Şiddet tehdidi altında, güvenlik ihtiyacına (temel ihtiyaç) seslenerek, korkuyu dürtü olarak kullanarak, kendileri için elverişli bir siteme insanları koşullandırmaya çalışıyorlar. Bu Davranışçı Kuram içinde yer alan mekanizmadır. Davranışçılığın Şartlı Koşullanma, Edimsel koşullanma, Zamana dayalı koşullanma gibi modellerinin yaratıcılıkla kullanıldığı bir süreçten geçiyoruz. Evrim Kuramı aynı zamanda Davranışçılığın da esin kaynağıdır, hatırlayalım.
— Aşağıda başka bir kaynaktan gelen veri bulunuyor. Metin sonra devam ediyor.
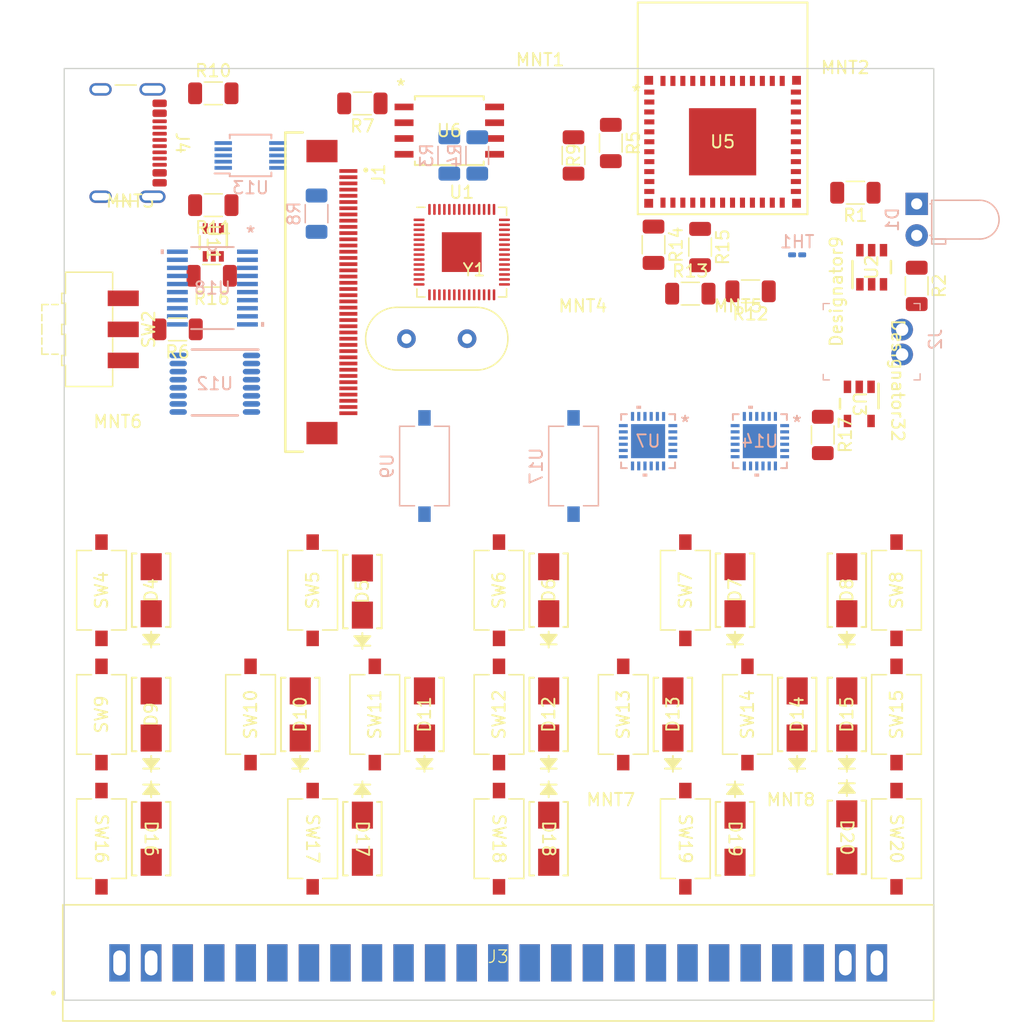
<source format=kicad_pcb>
(kicad_pcb (version 20221018) (generator pcbnew)

  (general
    (thickness 1.6)
  )

  (paper "User" 499.999 499.999)
  (layers
    (0 "F.Cu" signal)
    (31 "B.Cu" signal)
    (32 "B.Adhes" user "B.Adhesive")
    (33 "F.Adhes" user "F.Adhesive")
    (34 "B.Paste" user)
    (35 "F.Paste" user)
    (36 "B.SilkS" user "B.Silkscreen")
    (37 "F.SilkS" user "F.Silkscreen")
    (38 "B.Mask" user)
    (39 "F.Mask" user)
    (40 "Dwgs.User" user "User.Drawings")
    (41 "Cmts.User" user "User.Comments")
    (42 "Eco1.User" user "User.Eco1")
    (43 "Eco2.User" user "User.Eco2")
    (44 "Edge.Cuts" user)
    (45 "Margin" user)
    (46 "B.CrtYd" user "B.Courtyard")
    (47 "F.CrtYd" user "F.Courtyard")
    (48 "B.Fab" user)
    (49 "F.Fab" user)
    (50 "User.1" user)
    (51 "User.2" user)
    (52 "User.3" user)
    (53 "User.4" user)
    (54 "User.5" user)
    (55 "User.6" user)
    (56 "User.7" user)
    (57 "User.8" user)
    (58 "User.9" user)
  )

  (setup
    (stackup
      (layer "F.SilkS" (type "Top Silk Screen"))
      (layer "F.Paste" (type "Top Solder Paste"))
      (layer "F.Mask" (type "Top Solder Mask") (thickness 0.01))
      (layer "F.Cu" (type "copper") (thickness 0.035))
      (layer "dielectric 1" (type "core") (thickness 1.51) (material "FR4") (epsilon_r 4.5) (loss_tangent 0.02))
      (layer "B.Cu" (type "copper") (thickness 0.035))
      (layer "B.Mask" (type "Bottom Solder Mask") (thickness 0.01))
      (layer "B.Paste" (type "Bottom Solder Paste"))
      (layer "B.SilkS" (type "Bottom Silk Screen"))
      (copper_finish "None")
      (dielectric_constraints no)
    )
    (pad_to_mask_clearance 0)
    (pcbplotparams
      (layerselection 0x00010fc_ffffffff)
      (plot_on_all_layers_selection 0x0000000_00000000)
      (disableapertmacros false)
      (usegerberextensions false)
      (usegerberattributes false)
      (usegerberadvancedattributes false)
      (creategerberjobfile true)
      (dashed_line_dash_ratio 12.000000)
      (dashed_line_gap_ratio 3.000000)
      (svgprecision 4)
      (plotframeref false)
      (viasonmask false)
      (mode 1)
      (useauxorigin false)
      (hpglpennumber 1)
      (hpglpenspeed 20)
      (hpglpendiameter 15.000000)
      (dxfpolygonmode true)
      (dxfimperialunits true)
      (dxfusepcbnewfont true)
      (psnegative false)
      (psa4output false)
      (plotreference true)
      (plotvalue true)
      (plotinvisibletext false)
      (sketchpadsonfab false)
      (subtractmaskfromsilk false)
      (outputformat 1)
      (mirror false)
      (drillshape 0)
      (scaleselection 1)
      (outputdirectory "")
    )
  )

  (net 0 "")
  (net 1 "GND")
  (net 2 "Net-(U2-OUT)")
  (net 3 "/RP2040_UART0_TX")
  (net 4 "/RP2040_UART0_RX")
  (net 5 "/DISP_CONN/LEDA")
  (net 6 "/DISP_CONN/RESET")
  (net 7 "/DISP_CONN/DB15")
  (net 8 "/DISP_CONN/DB14")
  (net 9 "/DISP_CONN/DB13")
  (net 10 "/DISP_CONN/DB12")
  (net 11 "/DISP_CONN/DB11")
  (net 12 "/DISP_CONN/DB10")
  (net 13 "/DISP_CONN/DB9")
  (net 14 "/DISP_CONN/DB8")
  (net 15 "/DISP_CONN/DB7")
  (net 16 "/DISP_CONN/DB6")
  (net 17 "/DISP_CONN/DB5")
  (net 18 "/DISP_CONN/DB4")
  (net 19 "Net-(U1-XIN)")
  (net 20 "Net-(U1-XOUT)")
  (net 21 "Net-(U1-VREG_VOUT)")
  (net 22 "/RP2040_SWCLK")
  (net 23 "/RP2040_SWD")
  (net 24 "/DISP_CONN/DB3")
  (net 25 "/DISP_CONN/DB2")
  (net 26 "/DISP_CONN/DB1")
  (net 27 "/DISP_CONN/DB0")
  (net 28 "/DISP_CONN/RD")
  (net 29 "/DISP_CONN/WR")
  (net 30 "/DISP_CONN/RS (D{slash}C)")
  (net 31 "/DISP_CONN/CS")
  (net 32 "/RP2040_CHIP_EN_OUT")
  (net 33 "unconnected-(U1-GPIO29_ADC3-Pad41)")
  (net 34 "Net-(U1-USB_DM)")
  (net 35 "Net-(U1-USB_DP)")
  (net 36 "Net-(U1-QSPI_SD3)")
  (net 37 "Net-(U1-QSPI_SCLK)")
  (net 38 "Net-(U1-QSPI_SD0)")
  (net 39 "Net-(U1-QSPI_SD2)")
  (net 40 "Net-(U1-QSPI_SD1)")
  (net 41 "Net-(U1-QSPI_SS)")
  (net 42 "Net-(U2-TS)")
  (net 43 "Net-(D1-K)")
  (net 44 "Net-(U2-ISET)")
  (net 45 "VBUS")
  (net 46 "unconnected-(U3-NC-Pad3)")
  (net 47 "unconnected-(U3-NC-Pad5)")
  (net 48 "/RUN_MODE")
  (net 49 "/FLASH_LATCH")
  (net 50 "/LATCH_PULSE")
  (net 51 "+3.3V")
  (net 52 "unconnected-(U5-NC-Pad4)")
  (net 53 "unconnected-(U5-NC-Pad7)")
  (net 54 "/CHIP_EN")
  (net 55 "/GPIO_I2C_SDA")
  (net 56 "/GPIO_I2C_SCL")
  (net 57 "/64_GPIO_I2C/~{INT}")
  (net 58 "/64_GPIO_I2C/~{RESET}")
  (net 59 "/ESP32/D-")
  (net 60 "/ESP32/D+")
  (net 61 "/ESP32/IO_14")
  (net 62 "unconnected-(U5-NC-Pad21)")
  (net 63 "/ESP32/IO_18")
  (net 64 "/GPIO_I2C_INT")
  (net 65 "/ESP32/IO_20")
  (net 66 "/ESP32/IO_21")
  (net 67 "/ESP32/IO_22")
  (net 68 "/ESP32/IO_23")
  (net 69 "unconnected-(U5-NC-Pad32)")
  (net 70 "unconnected-(U5-NC-Pad33)")
  (net 71 "unconnected-(U5-NC-Pad34)")
  (net 72 "unconnected-(U5-NC-Pad35)")
  (net 73 "/KPA0")
  (net 74 "/KPA1")
  (net 75 "/KPA2")
  (net 76 "/KPA3")
  (net 77 "/KPA4")
  (net 78 "/KPA5")
  (net 79 "/KPA6")
  (net 80 "/KPA7")
  (net 81 "/KPA8")
  (net 82 "/KPA9")
  (net 83 "/KPA10")
  (net 84 "/KPA11")
  (net 85 "/KPA12")
  (net 86 "/KPA13")
  (net 87 "/KPA14")
  (net 88 "/KPA15")
  (net 89 "unconnected-(U7-EPAD-Pad25)")
  (net 90 "unconnected-(U11-N_C-Pad4)")
  (net 91 "unconnected-(U11-QOD-Pad5)")
  (net 92 "unconnected-(U12-B1-Pad1)")
  (net 93 "Net-(U12-B0)")
  (net 94 "/RP2040_BOOTPIN")
  (net 95 "unconnected-(U12-C0-Pad5)")
  (net 96 "/MODE_MUX/D+")
  (net 97 "/MODE_MUX/D-")
  (net 98 "/MODE_MUX/D- Y")
  (net 99 "/MODE_MUX/D+ Y")
  (net 100 "/KPB0")
  (net 101 "/KPB1")
  (net 102 "/KPB2")
  (net 103 "/KPB3")
  (net 104 "/KPB4")
  (net 105 "/KPB5")
  (net 106 "/KPB6")
  (net 107 "/KPB7")
  (net 108 "/KPB8")
  (net 109 "/KPB9")
  (net 110 "/KPB10")
  (net 111 "/KPB11")
  (net 112 "/KPB12")
  (net 113 "/KPB13")
  (net 114 "/KPB14")
  (net 115 "/KPB15")
  (net 116 "unconnected-(U14-EPAD-Pad25)")
  (net 117 "Net-(J4-CC1)")
  (net 118 "unconnected-(J4-SBU1-PadA8)")
  (net 119 "Net-(J4-CC2)")
  (net 120 "unconnected-(J4-SBU2-PadB8)")
  (net 121 "Net-(D1-A)")
  (net 122 "/PWR_RP2040")
  (net 123 "unconnected-(J1-Pad4)")
  (net 124 "unconnected-(J1-Pad5)")
  (net 125 "unconnected-(J1-Pad6)")
  (net 126 "unconnected-(J1-Pad7)")
  (net 127 "unconnected-(J1-Pad8)")
  (net 128 "unconnected-(J1-Pad9)")
  (net 129 "unconnected-(J1-Pad10)")
  (net 130 "unconnected-(J1-Pad11)")
  (net 131 "unconnected-(J1-Pad15)")
  (net 132 "unconnected-(J1-Pad16)")
  (net 133 "unconnected-(J1-Pad37)")
  (net 134 "unconnected-(J1-Pad38)")
  (net 135 "unconnected-(J1-Pad39)")
  (net 136 "unconnected-(J1-Pad40)")
  (net 137 "/MODE_PIN")
  (net 138 "/FLASH_PIN")
  (net 139 "/ESP32_UART0_RX")
  (net 140 "/ESP32_UART0_TX")
  (net 141 "/GLOBAL_RESET_PIN")
  (net 142 "VCC")
  (net 143 "Net-(SW2-B)")
  (net 144 "Net-(D4-A)")
  (net 145 "Net-(D5-A)")
  (net 146 "Net-(D6-A)")
  (net 147 "Net-(D7-A)")
  (net 148 "Net-(D8-A)")
  (net 149 "Net-(D9-A)")
  (net 150 "Net-(D10-A)")
  (net 151 "Net-(D11-A)")
  (net 152 "Net-(D12-A)")
  (net 153 "Net-(D13-A)")
  (net 154 "Net-(D14-A)")
  (net 155 "Net-(D15-A)")
  (net 156 "Net-(D16-A)")
  (net 157 "Net-(D17-A)")
  (net 158 "Net-(D18-A)")
  (net 159 "Net-(D19-A)")
  (net 160 "Net-(D20-A)")
  (net 161 "/ESP32/LP_UART_RXD")
  (net 162 "/ESP32/LP_UART_TXD")
  (net 163 "/ESP32/LP_UART_RTSN")
  (net 164 "/ESP32/LP_UART_CTSN")
  (net 165 "unconnected-(U18-3Q-Pad6)")
  (net 166 "unconnected-(U18-3D-Pad7)")
  (net 167 "unconnected-(U18-4D-Pad8)")
  (net 168 "unconnected-(U18-4Q-Pad9)")
  (net 169 "unconnected-(U18-5Q-Pad12)")
  (net 170 "unconnected-(U18-5D-Pad13)")
  (net 171 "unconnected-(U18-6D-Pad14)")
  (net 172 "unconnected-(U18-6Q-Pad15)")
  (net 173 "unconnected-(U18-7Q-Pad16)")
  (net 174 "unconnected-(U18-7D-Pad17)")
  (net 175 "unconnected-(U18-8D-Pad18)")
  (net 176 "unconnected-(U18-8Q-Pad19)")

  (footprint "footprints:SMA_SDS" (layer "F.Cu") (at 27 82 -90))

  (footprint "Button_Switch_SMD:SW_Tactile_SPST_NO_Straight_CK_PTS636Sx25SMTRLFS" (layer "F.Cu") (at 70 62 90))

  (footprint "footprints:DBV0005A_N" (layer "F.Cu") (at 84 47 -90))

  (footprint "MountingHole:MountingHole_2.2mm_M2" (layer "F.Cu") (at 24.3125 51.625))

  (footprint "Resistor_SMD:R_1206_3216Metric" (layer "F.Cu") (at 29.125 41 180))

  (footprint "Resistor_SMD:R_1206_3216Metric" (layer "F.Cu") (at 81.0625 49.5 -90))

  (footprint "MountingHole:MountingHole_2.2mm_M2" (layer "F.Cu") (at 78.5 82.0625))

  (footprint "Button_Switch_SMD:SW_Tactile_SPST_NO_Straight_CK_PTS636Sx25SMTRLFS" (layer "F.Cu") (at 23 62 90))

  (footprint "Button_Switch_SMD:SW_Tactile_SPST_NO_Straight_CK_PTS636Sx25SMTRLFS" (layer "F.Cu") (at 35 72 90))

  (footprint "MountingHole:MountingHole_2.2mm_M2" (layer "F.Cu") (at 61.75 42.3125))

  (footprint "MountingHole:MountingHole_2.2mm_M2" (layer "F.Cu") (at 58.3125 22.5))

  (footprint "Button_Switch_SMD:SW_Tactile_SPST_NO_Straight_CK_PTS636Sx25SMTRLFS" (layer "F.Cu") (at 55 72 90))

  (footprint "Resistor_SMD:R_1206_3216Metric" (layer "F.Cu") (at 83.6875 30 180))

  (footprint "Button_Switch_SMD:SW_Tactile_SPST_NO_Straight_CK_PTS636Sx25SMTRLFS" (layer "F.Cu") (at 87 72 90))

  (footprint "Button_Switch_SMD:SW_Tactile_SPST_NO_Straight_CK_PTS636Sx25SMTRLFS" (layer "F.Cu") (at 55 62 90))

  (footprint "MountingHole:MountingHole_2.2mm_M2" (layer "F.Cu") (at 74.25 42.3125))

  (footprint "5530843_5:edgeport" (layer "F.Cu") (at 54.9375 92))

  (footprint "Button_Switch_SMD:SW_Tactile_SPST_NO_Straight_CK_PTS636Sx25SMTRLFS" (layer "F.Cu") (at 55 82 -90))

  (footprint "Button_Switch_SMD:SW_SPDT_CK-JS102011SAQN" (layer "F.Cu") (at 22 41 -90))

  (footprint "footprints:SMA_SDS" (layer "F.Cu") (at 59 72 90))

  (footprint "footprints:SMA_SDS" (layer "F.Cu") (at 79 72 90))

  (footprint "Button_Switch_SMD:SW_Tactile_SPST_NO_Straight_CK_PTS636Sx25SMTRLFS" (layer "F.Cu") (at 87 62 90))

  (footprint "footprints:DCK0006A_N" (layer "F.Cu") (at 32 34 -90))

  (footprint "Resistor_SMD:R_1206_3216Metric" (layer "F.Cu") (at 70.4 38.125))

  (footprint "Resistor_SMD:R_1206_3216Metric" (layer "F.Cu") (at 64 26 -90))

  (footprint "footprints:SMA_SDS" (layer "F.Cu") (at 59 82 -90))

  (footprint "Button_Switch_SMD:SW_Tactile_SPST_NO_Straight_CK_PTS636Sx25SMTRLFS" (layer "F.Cu") (at 45 72 90))

  (footprint "footprints:SMA_SDS" (layer "F.Cu") (at 27 72 90))

  (footprint "Button_Switch_SMD:SW_Tactile_SPST_NO_Straight_CK_PTS636Sx25SMTRLFS" (layer "F.Cu") (at 23 82 -90))

  (footprint "footprints:SMA_SDS" (layer "F.Cu")
    (tstamp 63552cc4-9f16-435c-8df2-9dbeebeb850f)
    (at 39 72 90)
    (tags "S1MTR ")
    (property "Sheetfile" "MAIN_KEYPAD.kicad_sch")
    (property "Sheetname" "MAIN_KEYPAD")
    (property "Sim.Device" "D")
    (property "Sim.Pins" "1=K 2=A")
    (path "/038ec4aa-1483-4cfe-aa73-fad3940d0ca5/ecce66ac-f6bf-4e64-9eda-feff49afc57c")
    (attr smd)
    (fp_text reference "D10" (at 0 0 90 unlocked) (layer "F.SilkS")
        (effects (font (size 1 1) (thickness 0.15)))
      (tstamp 2f5d2bdc-8f7c-4c20-a96a-ec28b4fe1129)
    )
    (fp_text value "D_Small" (at 0 0 90 unlocked) (layer "F.Fab")
        (effects (font (size 1 1) (thickness 0.15)))
      (tstamp 5525d62e-1eae-4078-b531-5a6b7bb52601)
    )
    (fp_text user "${REFERENCE}" (at 0 0 90 unlocked) (layer "F.Fab")
        (effects (font (size 1 1) (thickness 0.15)))
      (tstamp 2274efe8-e5f1-427f-9153-2f4f16ca2267)
    )
    (fp_line (start -4.3561 -0.635) (end -4.3561 0.635)
      (stroke (width 0.1524) (type solid)) (layer "F.SilkS") (tstamp a5faf475-0c9f-4ad7-8df5-da29e7b65cab))
    (fp_line (start -4.3561 0) (end -3.5941 -0.635)
      (stroke (width 0.1524) (type solid)) (layer "F.SilkS") (tstamp 90886f3d-ac39-4051-a28a-835b8300446e))
    (fp_line (start -4.3561 0) (end -3.5941 -0.508)
      (stroke (width 0.1524) (type solid)) (layer "F.SilkS") (tstamp 7d537f87-8665-45f2-bf5c-ee074f57dd52))
    (fp_line (start -4.3561 0) (end -3.5941 -0.381)
      (stroke (width 0.1524) (type solid)) (layer "F.SilkS") (tstamp c3c3e35c-25e0-4506-b8b4-bdaccd54a8ff))
    (fp_line (start -4.3561 0) (end -3.5941 -0.254)
      (stroke (width 0.1524) (type solid)) (layer "F.SilkS") (tstamp 54e09cca-2ff4-46a5-bfe4-92a7f9e77e02))
    (fp_line (start -4.3561 0) (end -3.5941 -0.127)
      (stroke (width 0.1524) (type solid)) (layer "F.SilkS") (tstamp 9fc4b0a5-e65a-471b-ae1f-5b18ff0bc9cc))
    (fp_line (start -4.3561 0) (end -3.5941 0.127)
      (stroke (width 0.1524) (type solid)) (layer "F.SilkS") (tstamp a37d469b-7fd7-447d-8b78-dd90296dd8cd))
    (fp_line (start -4.3561 0) (end -3.5941 0.254)
      (stroke (width 0.1524) (type solid)) (layer "F.SilkS") (tstamp 46a911a0-cfdd-4d23-97a9-5403b73894d8))
    (fp_line (start -4.3561 0) (end -3.5941 0.381)
      (stroke (width 0.1524) (type solid)) (layer "F.SilkS") (tstamp faf64600-d55d-4f8c-87da-a90fff55bf21))
    (fp_line (start -4.3561 0) (end -3.5941 0.508)
      (stroke (width 0.1524) (type solid)) (layer "F.SilkS") (tstamp 18127ca4-5c65-402f-8111-d8e4016ed030))
    (fp_line (start -4.3561 0) (end -3.5941 0.635)
      (stroke (width 0.1524) (type solid)) (layer "F.SilkS") (tstamp 784fb81d-e3be-444f-999f-b4ff11eedc18))
    (fp_line (start -3.5941 -0.635) (end -3.59
... [421169 chars truncated]
</source>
Hatırlayın, Hitler ve SS’leri de Nietzsche’nin görüşlerini çarpıtıp “madem doğal seçme (Naturel selection) var, yaşamak üstün insanın hakkı, bari bizde sürece yardımcı olalım” diye yola çıkmışlardı. Fakat umduklarının tersine işleyişe müdahaleleri, sonuçta ters tepti. Tarih sahnesinden silinenler kendileri oldular.
Evrim yapılan bütün müdahalelere rağmen işlemeye devam ediyor. Birileri kabul etsin ya da etmesin su, yolunda akmayı sürdürüyor. Sadece, ortaya neyin çıkacağı henüz belli değil o kadar. Kendimizi ihya mı edeceğiz, yoksa imha mı?